Kami  melalui rute Cisarua, Bogor, Cianjur kemudian Cimahi dan sekitar jam 2-an sampai juga di Bandung. Menepi untuk makan siang disebuah restoran padang. Waktu berkaca, alamak… mukaku hitam mirip dakocan, ternyata debu dan knalpot benar-benar menampar sepanjang jalan tadi. Kota Bandung hujan sepanjang hari.

Setelah lama perjalanan. Terus bertanya dimana kota Garut selalu dijawab. “sudah dekat, sudah dekat”.  Aku mulai frustasi karena tidak juga melihat perbatasan.

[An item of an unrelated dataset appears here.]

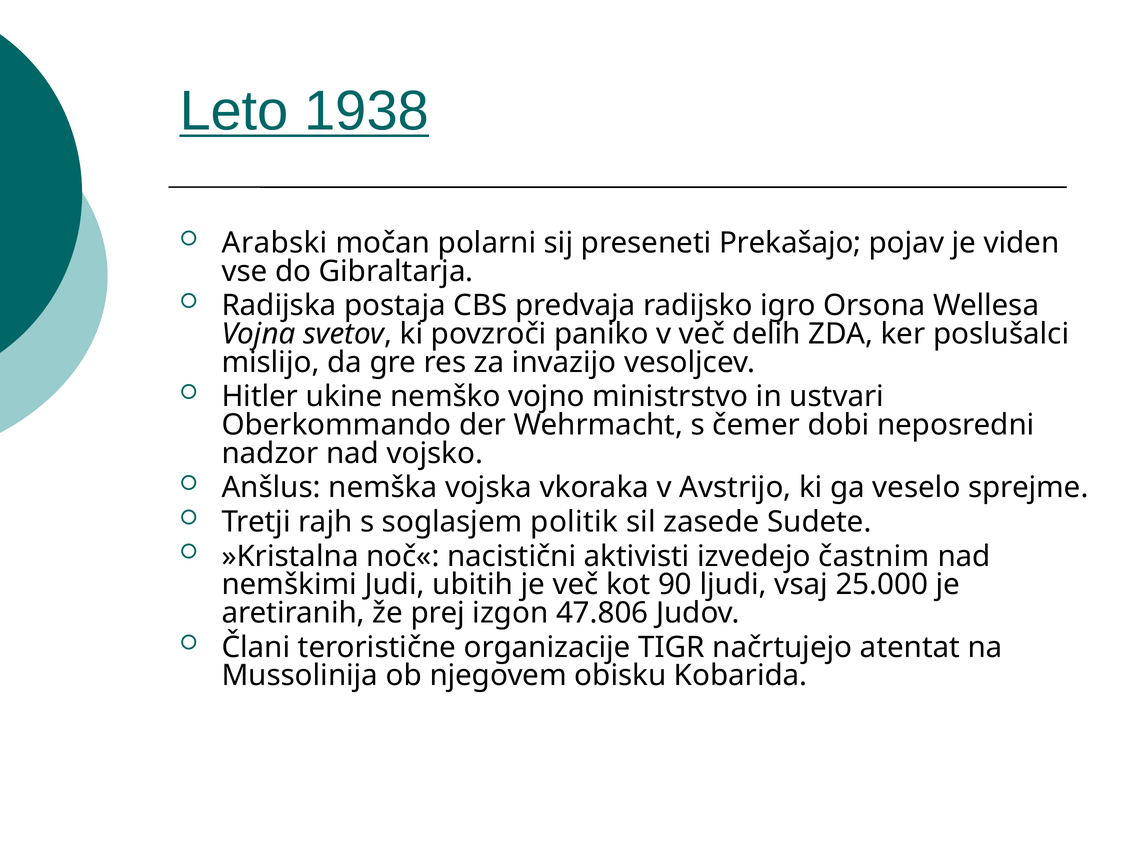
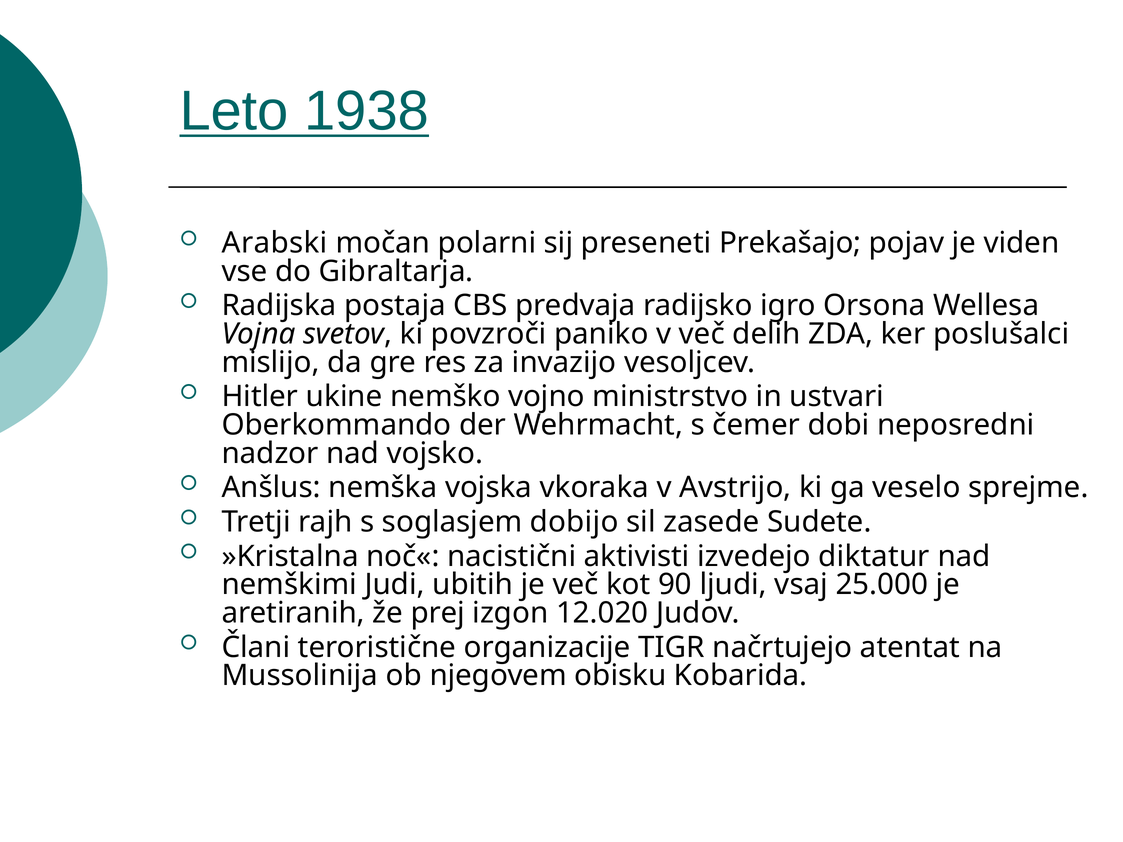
politik: politik -> dobijo
častnim: častnim -> diktatur
47.806: 47.806 -> 12.020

Sekitar maghrib, mungkin jam 6-an barulah kami melihat perbatasan kota Garut. Semangatku mulai sedikit  muncul.

Ternyata perbatasan awal Garut ini, masih sangat jauh dari ‘kota Garut’ yang sedang kami cari. Masih aku ingat, masuk pasar, keluar komplek, putar balik dan sebagainya.  Sampai akhirnya kami dikawal seorang tukang ojek menuju desa yang kami cari. Aku masih ingat juga patung macan yang harus kami lewati menuju desa yang kami cari.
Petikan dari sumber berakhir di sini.